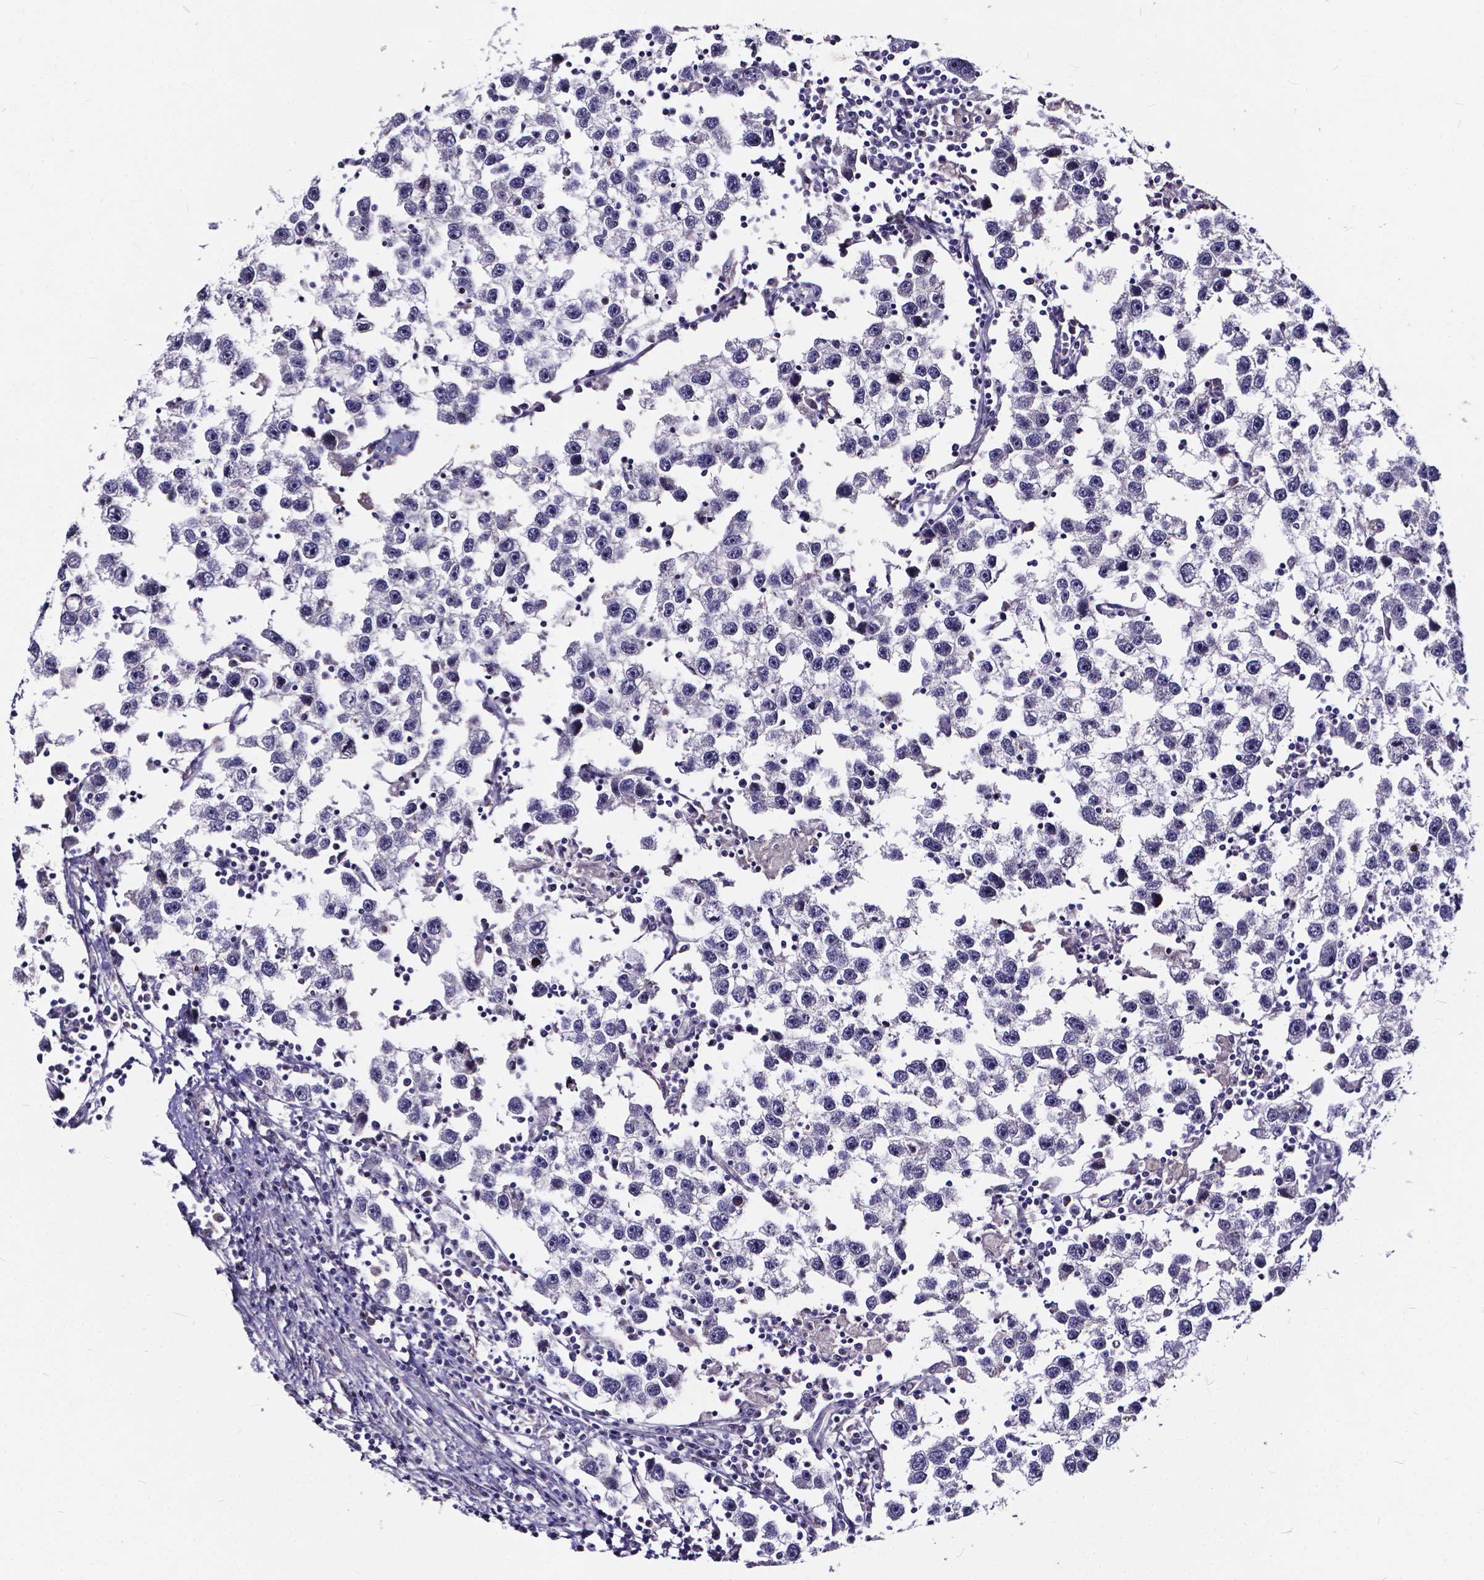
{"staining": {"intensity": "negative", "quantity": "none", "location": "none"}, "tissue": "testis cancer", "cell_type": "Tumor cells", "image_type": "cancer", "snomed": [{"axis": "morphology", "description": "Seminoma, NOS"}, {"axis": "topography", "description": "Testis"}], "caption": "High magnification brightfield microscopy of seminoma (testis) stained with DAB (3,3'-diaminobenzidine) (brown) and counterstained with hematoxylin (blue): tumor cells show no significant positivity. (Brightfield microscopy of DAB (3,3'-diaminobenzidine) IHC at high magnification).", "gene": "SOWAHA", "patient": {"sex": "male", "age": 30}}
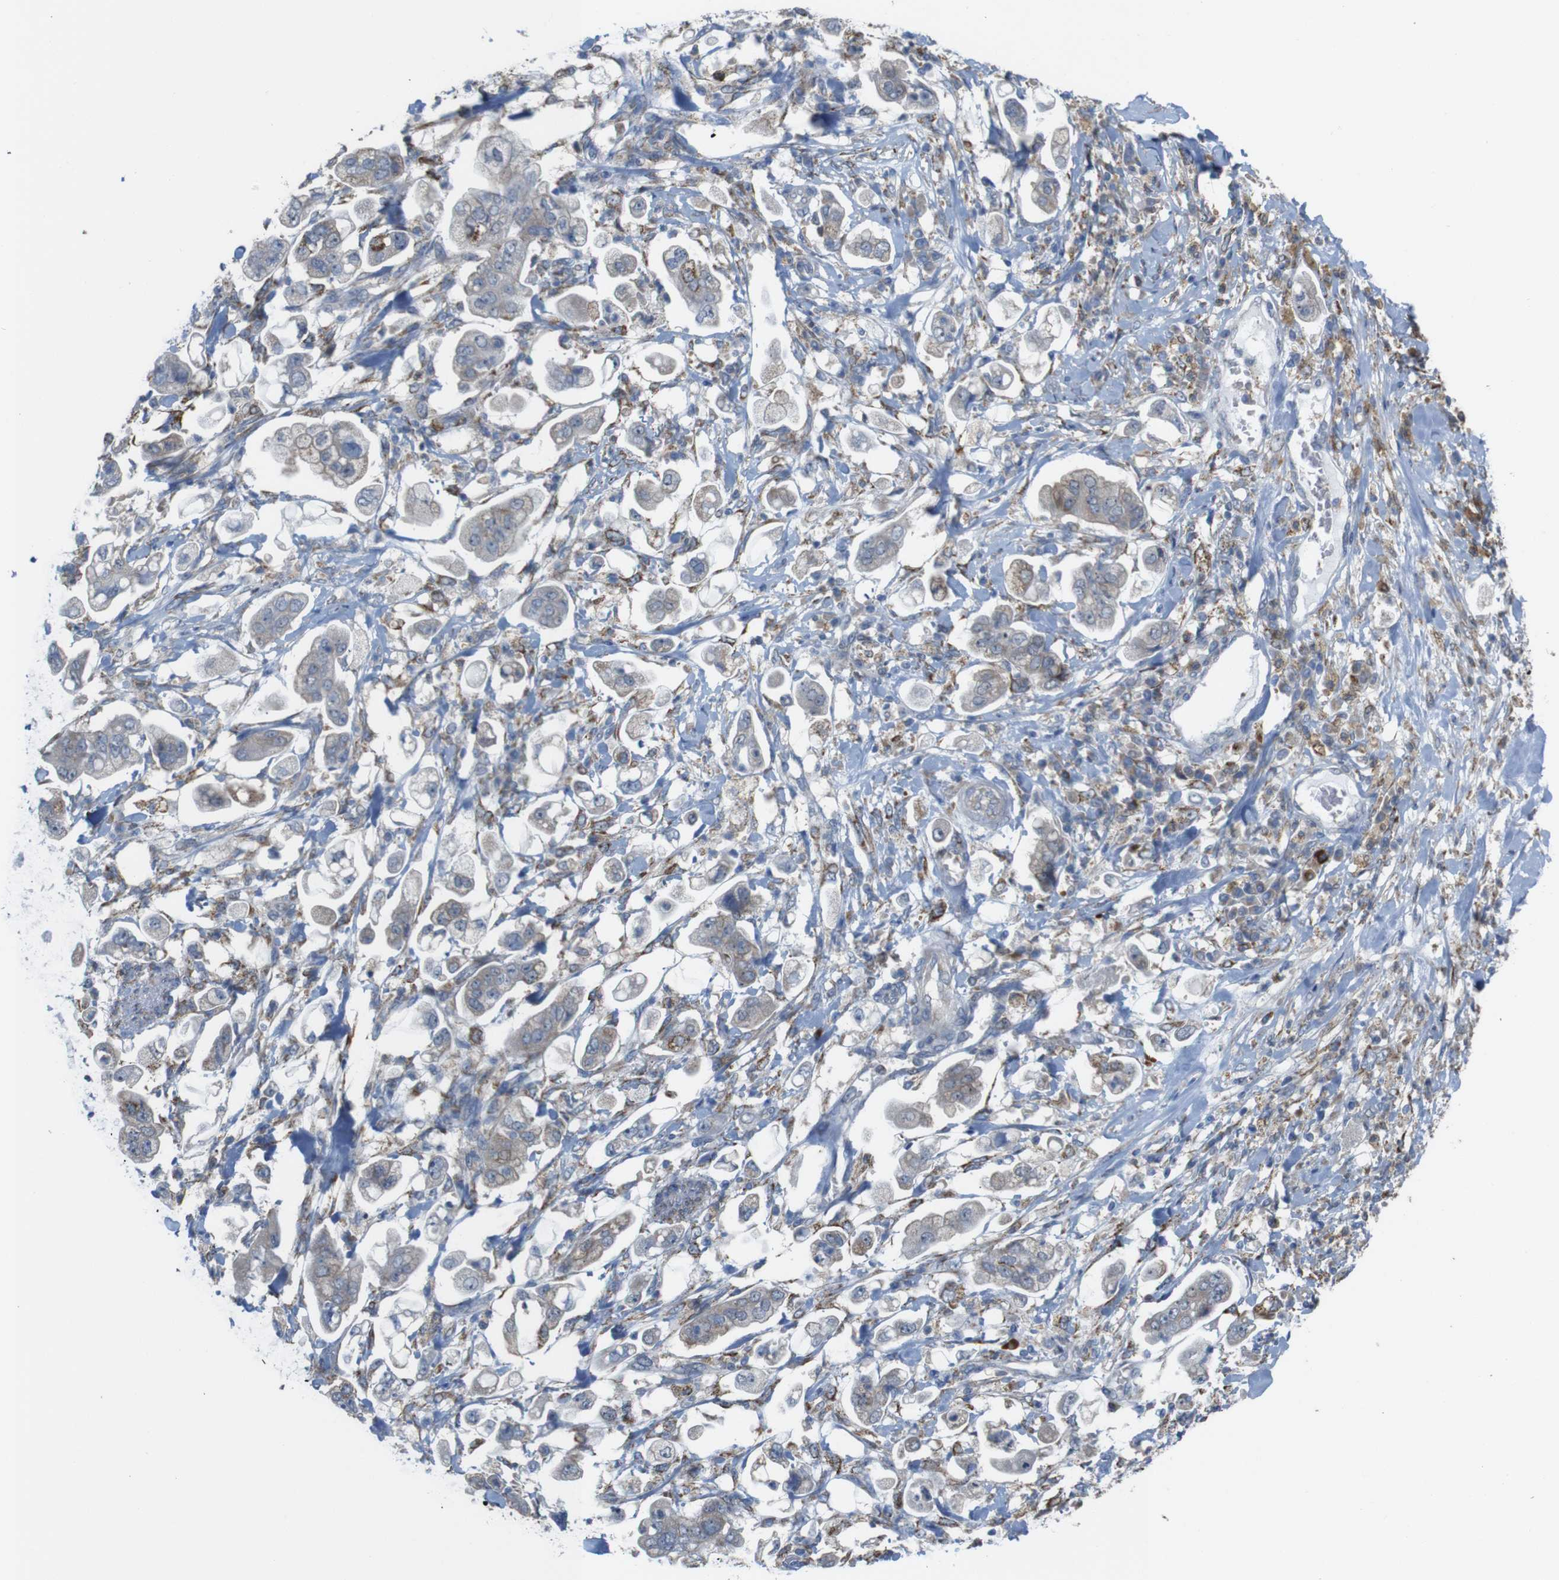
{"staining": {"intensity": "weak", "quantity": "<25%", "location": "cytoplasmic/membranous"}, "tissue": "stomach cancer", "cell_type": "Tumor cells", "image_type": "cancer", "snomed": [{"axis": "morphology", "description": "Adenocarcinoma, NOS"}, {"axis": "topography", "description": "Stomach"}], "caption": "IHC image of stomach cancer (adenocarcinoma) stained for a protein (brown), which shows no positivity in tumor cells.", "gene": "PTPRR", "patient": {"sex": "male", "age": 62}}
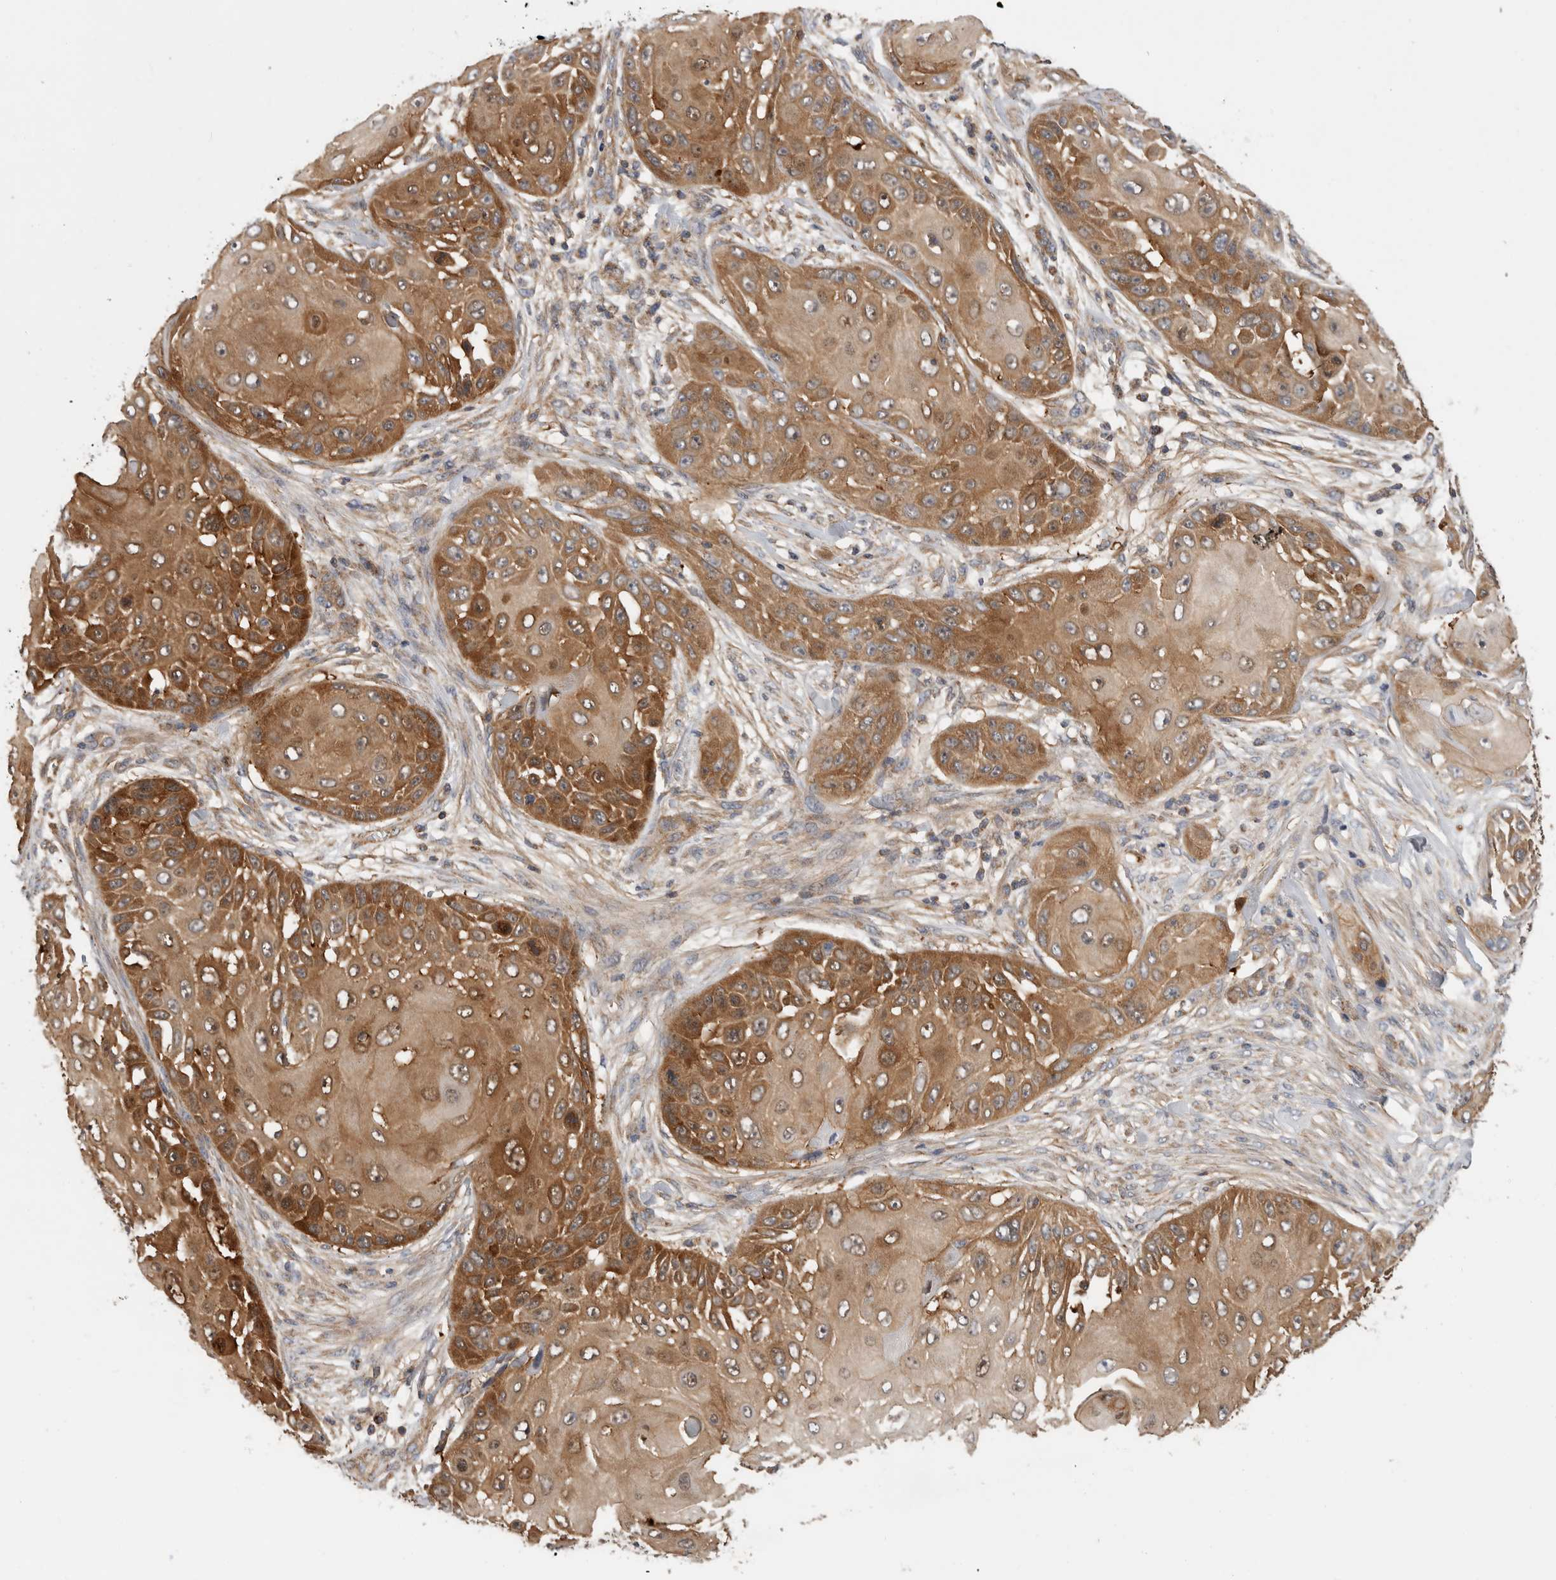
{"staining": {"intensity": "moderate", "quantity": ">75%", "location": "cytoplasmic/membranous"}, "tissue": "skin cancer", "cell_type": "Tumor cells", "image_type": "cancer", "snomed": [{"axis": "morphology", "description": "Squamous cell carcinoma, NOS"}, {"axis": "topography", "description": "Skin"}], "caption": "DAB immunohistochemical staining of human squamous cell carcinoma (skin) demonstrates moderate cytoplasmic/membranous protein staining in about >75% of tumor cells.", "gene": "SFXN2", "patient": {"sex": "female", "age": 44}}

= DIRECTIONS =
Each line that mentions the string "membranous" must be copied from the listing.

= EXERCISE OUTPUT =
{"staining": {"intensity": "weak", "quantity": "<25%", "location": "cytoplasmic/membranous"}, "tissue": "stomach cancer", "cell_type": "Tumor cells", "image_type": "cancer", "snomed": [{"axis": "morphology", "description": "Adenocarcinoma, NOS"}, {"axis": "topography", "description": "Stomach"}], "caption": "IHC image of stomach cancer (adenocarcinoma) stained for a protein (brown), which shows no positivity in tumor cells.", "gene": "PTPRR", "patient": {"sex": "male", "age": 62}}
{"staining": {"intensity": "moderate", "quantity": ">75%", "location": "cytoplasmic/membranous"}, "tissue": "skin cancer", "cell_type": "Tumor cells", "image_type": "cancer", "snomed": [{"axis": "morphology", "description": "Squamous cell carcinoma, NOS"}, {"axis": "topography", "description": "Skin"}], "caption": "DAB immunohistochemical staining of human squamous cell carcinoma (skin) demonstrates moderate cytoplasmic/membranous protein staining in about >75% of tumor cells.", "gene": "SFXN2", "patient": {"sex": "female", "age": 44}}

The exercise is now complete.